**Objectif de l'exercice**
Restituez tel quel le passage de l'extrait choisi qui va de « Compte tenu de » à « 167 700 euros. » inclus.

**Extrait choisi**
##########

Dès lors que le Crédit agricole ne produit aucun élément de nature à établir que ce document lui aurait été communiqué par Mme [G] en 2005, ou qu'il aurait à tout le moins été approuvé par elle, l'évaluation qu'il contient ne peut être opposée à l'appelante.

Compte tenu de l'évolution du marché entre 2005 et 2012, qui s'est traduite, à partir du pic atteint en 2005, d'une légère phase de décélération en 2006-2007, d'une forte baisse en 2008-2009 à l'occasion de la crise dite des subprimes, puis d'une reprise des prix à la hausse à compter de 2010-2011, avant une nouvelle baisse en 2012, la valeur brute de cet appartement de [Localité 4], en juin 2009, sera évaluée à celle de son prix d'achat en 2005, soit à 167 700 euros.

##########

**Lignes de données**
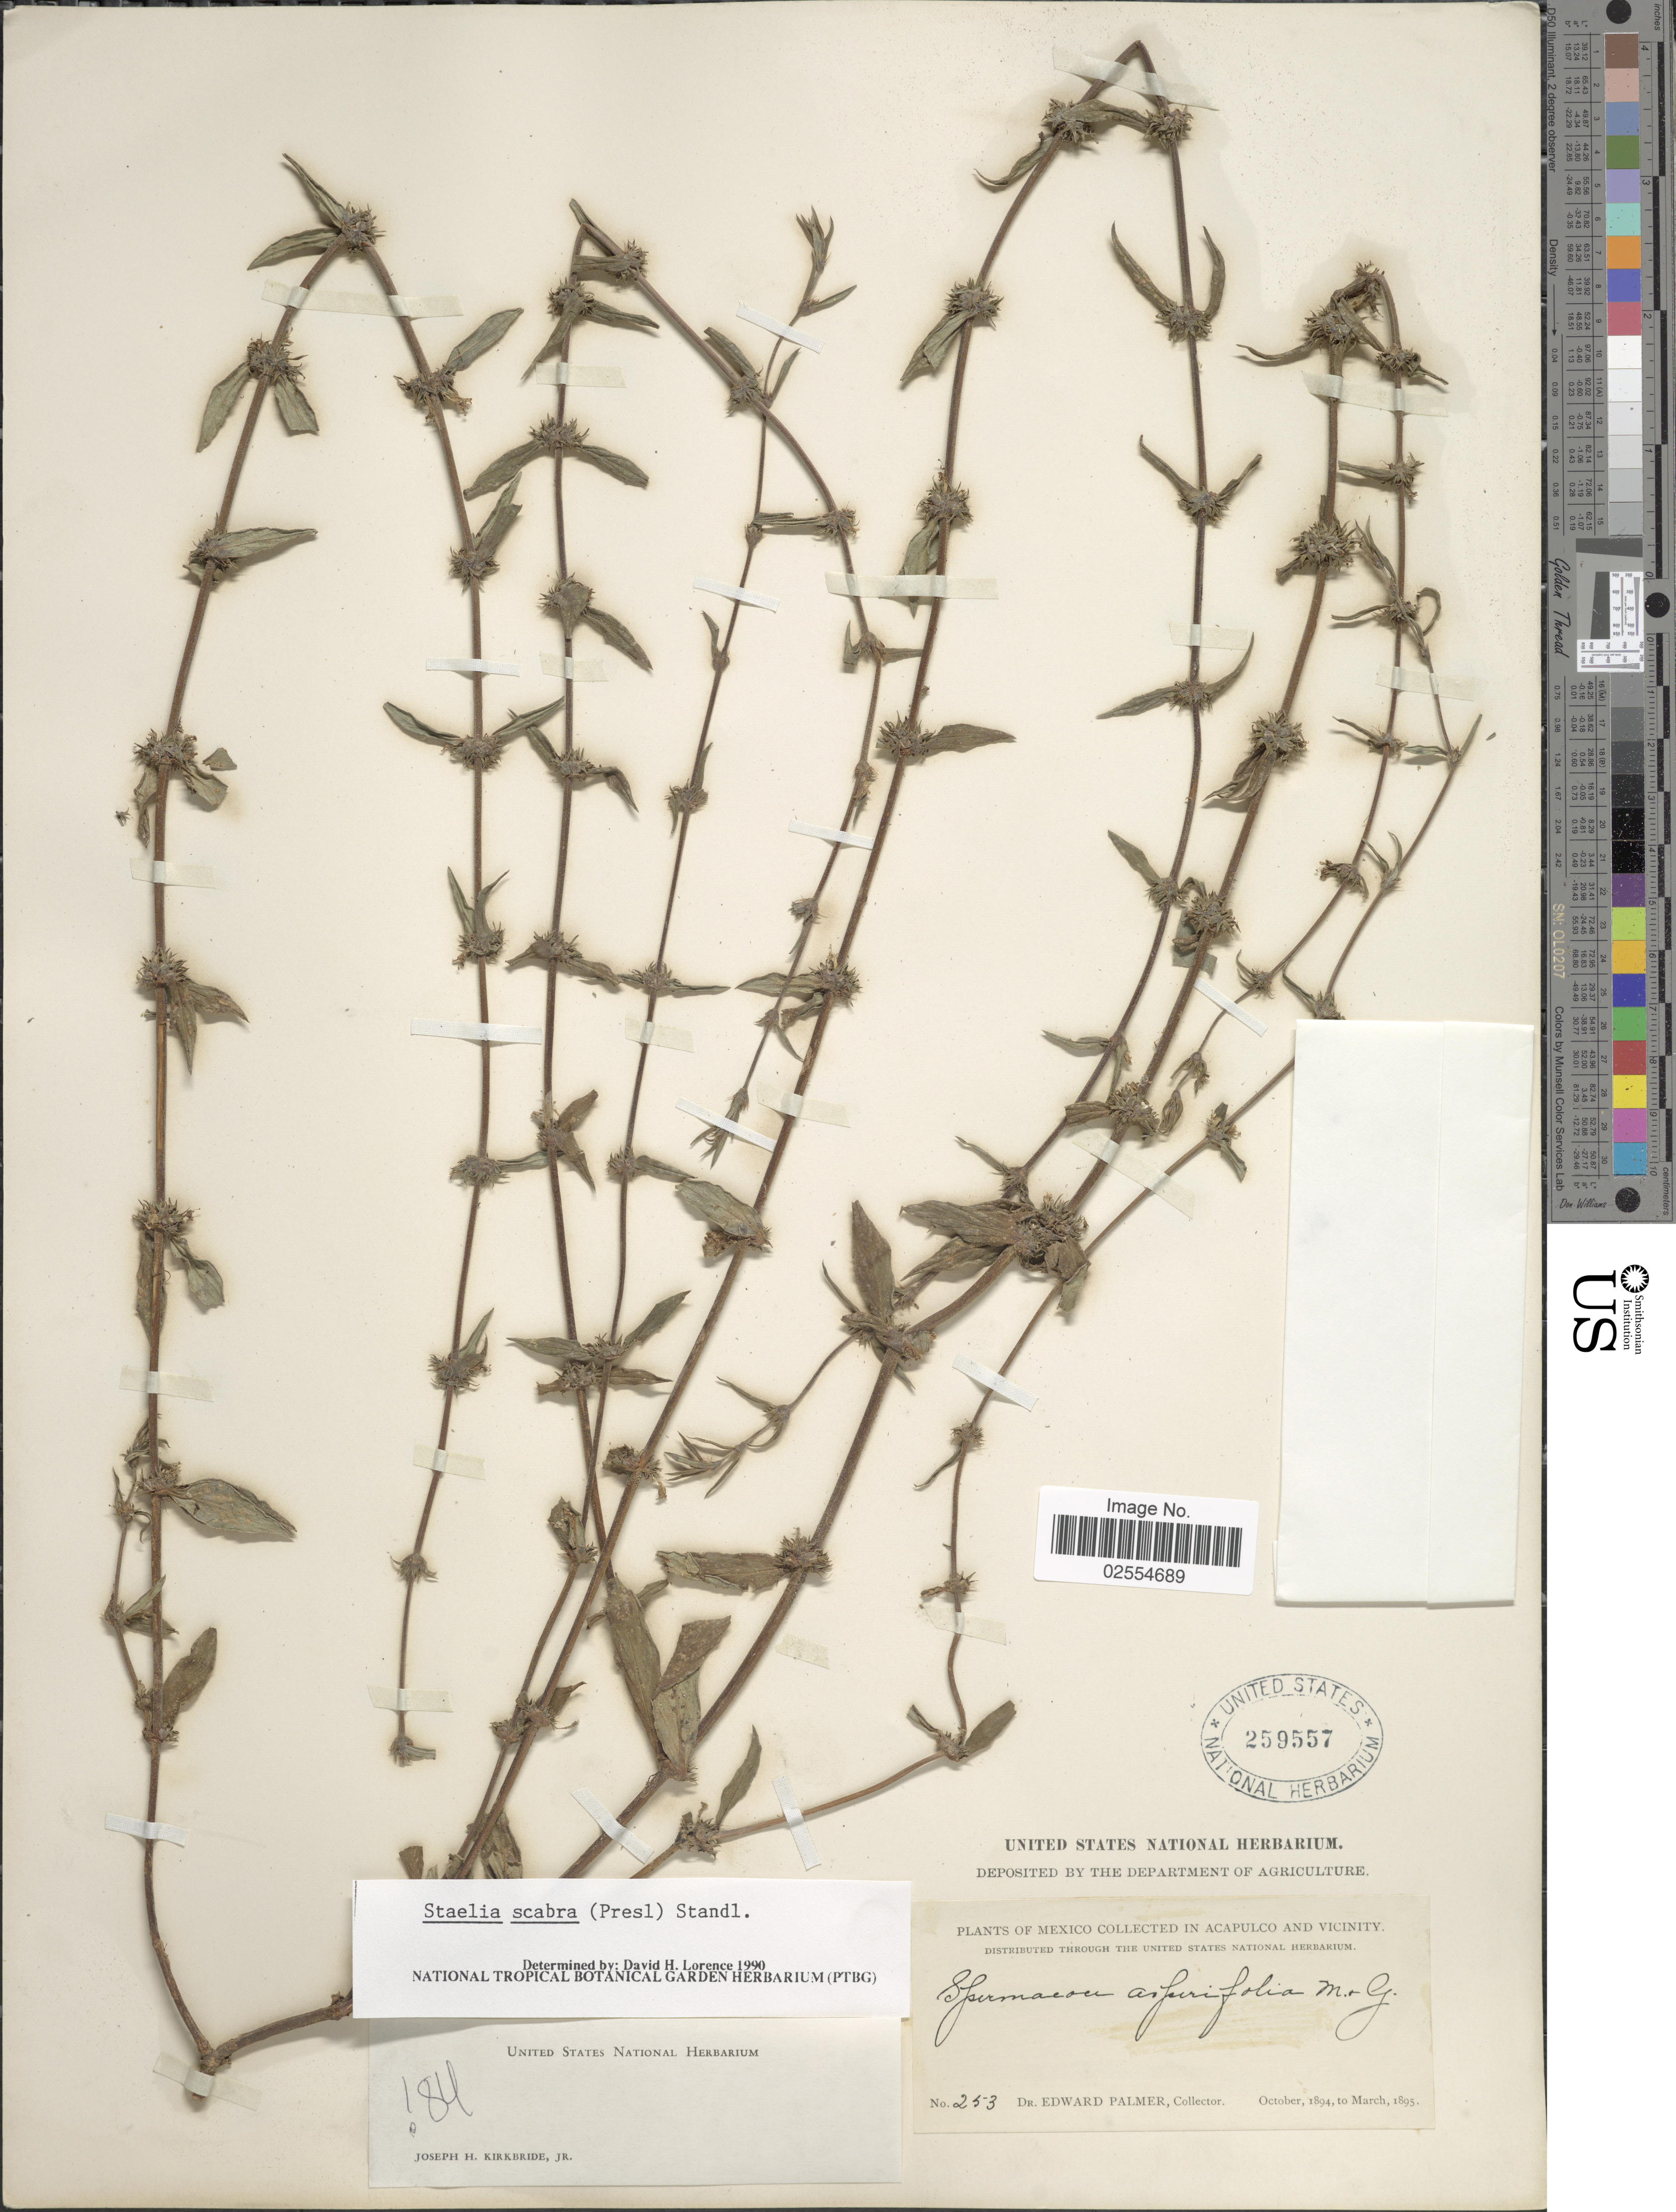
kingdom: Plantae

##########

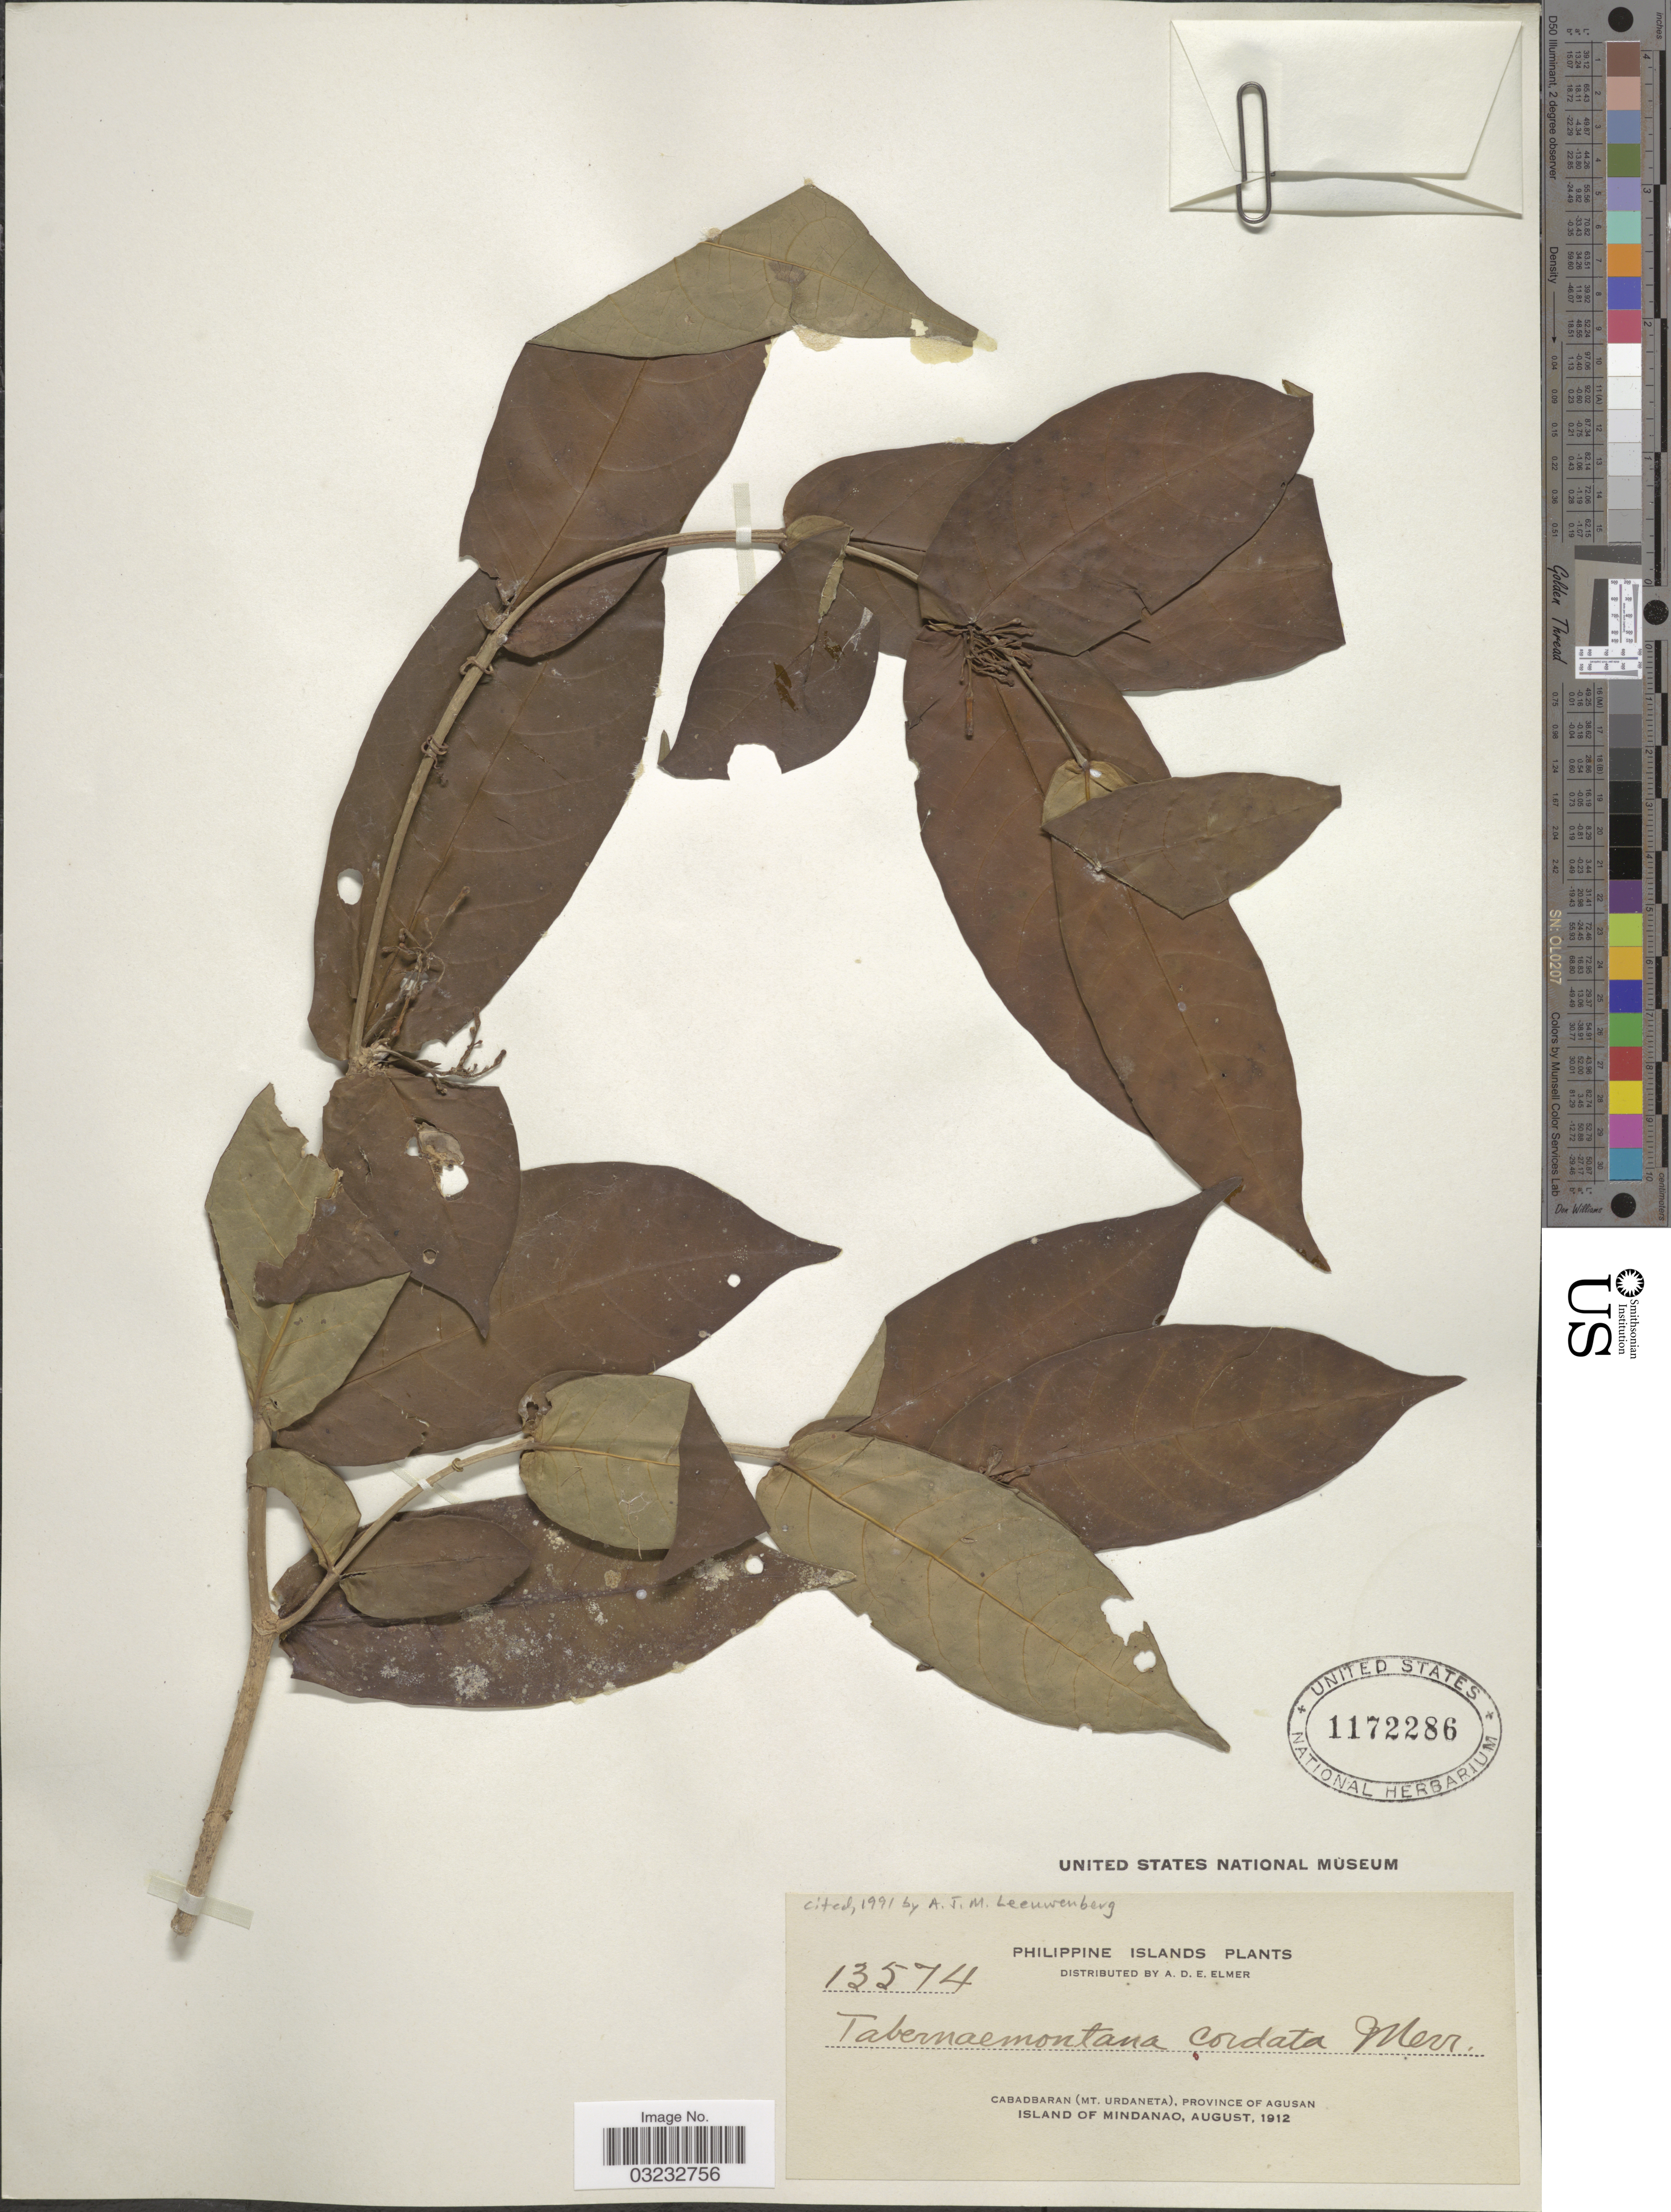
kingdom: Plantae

##########

**La réponse**
Compte tenu de l'évolution du marché entre 2005 et 2012, qui s'est traduite, à partir du pic atteint en 2005, d'une légère phase de décélération en 2006-2007, d'une forte baisse en 2008-2009 à l'occasion de la crise dite des subprimes, puis d'une reprise des prix à la hausse à compter de 2010-2011, avant une nouvelle baisse en 2012, la valeur brute de cet appartement de [Localité 4], en juin 2009, sera évaluée à celle de son prix d'achat en 2005, soit à 167 700 euros.